Big companies breed small minds

Two views on the same idea:

Daniel Dennett in How The Mind Works, courtesy of Alex Wright:

A flow chart is typically the organizational chart of a committee of homunculi (investigators, librarians, accountants, executives); each box specifies a homunculus by precribing a function without saying how it is accomplished (one says, in effect: put a little man in there to do the job). If we then look closer at the individual boxes we see that the function of each is accomplished by subdividing it via another flow chart into still smaller, more stupid homunculi. Eventually this nesting of boxes within boxes lands you with homunculi so stupid (all they have to do is remember whether to say yes or no when asked) that they can be, as one says, “replaced by a machine.” One discharges fancy homunculi from one’s scheme by organizing armies of idiots to do the work.
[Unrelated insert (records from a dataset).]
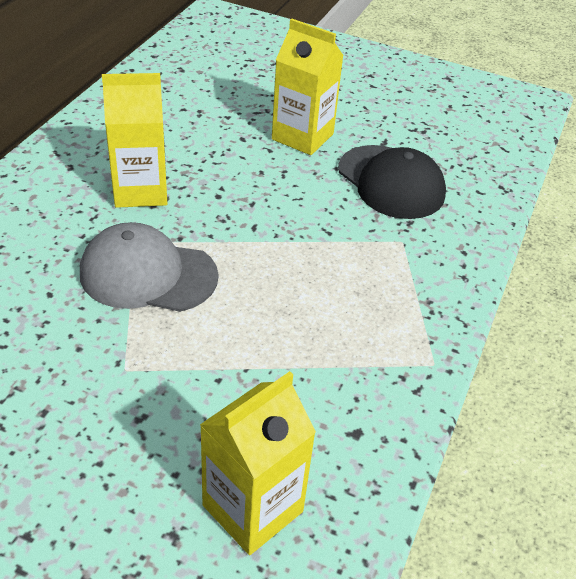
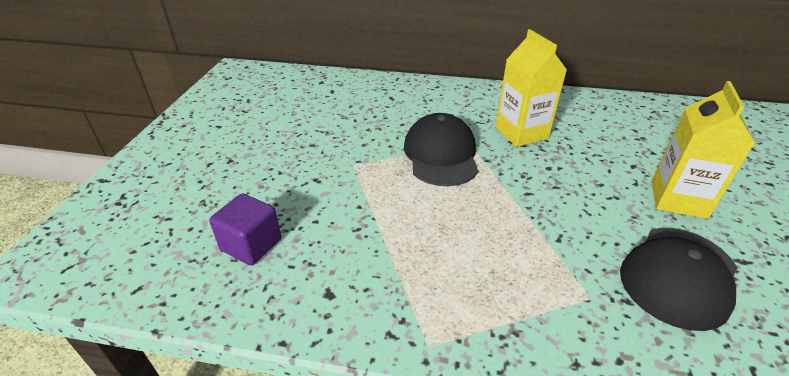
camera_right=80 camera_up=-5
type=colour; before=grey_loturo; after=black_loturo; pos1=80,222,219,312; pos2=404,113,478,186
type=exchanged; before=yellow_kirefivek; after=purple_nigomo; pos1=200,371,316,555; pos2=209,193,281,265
Jim McGee, courtesy of Bill Seitz:

Years ago I worked for one of the big systems consulting firms. In a conversation on a flight from New York to Chicago, one of the partners told me, “Jim, we can’t have everybody thinking for themselves, 90% of the people here are just pulling on the oars. If everybody decides to steer we won’t get anywhere.” There’s a huge amount of industrial logic in this. You want to control risk. You want predictable results. You want control and replicability. What makes the transition to a knowledge economy so scary is that it disrupts this equation. What if one of those guys pulling on the oars figures out how to make a sail? Contemplation of these questions makes innovation and new knowledge creation feel like potential chaos. Easier to push the problem into the categories that promise continued control.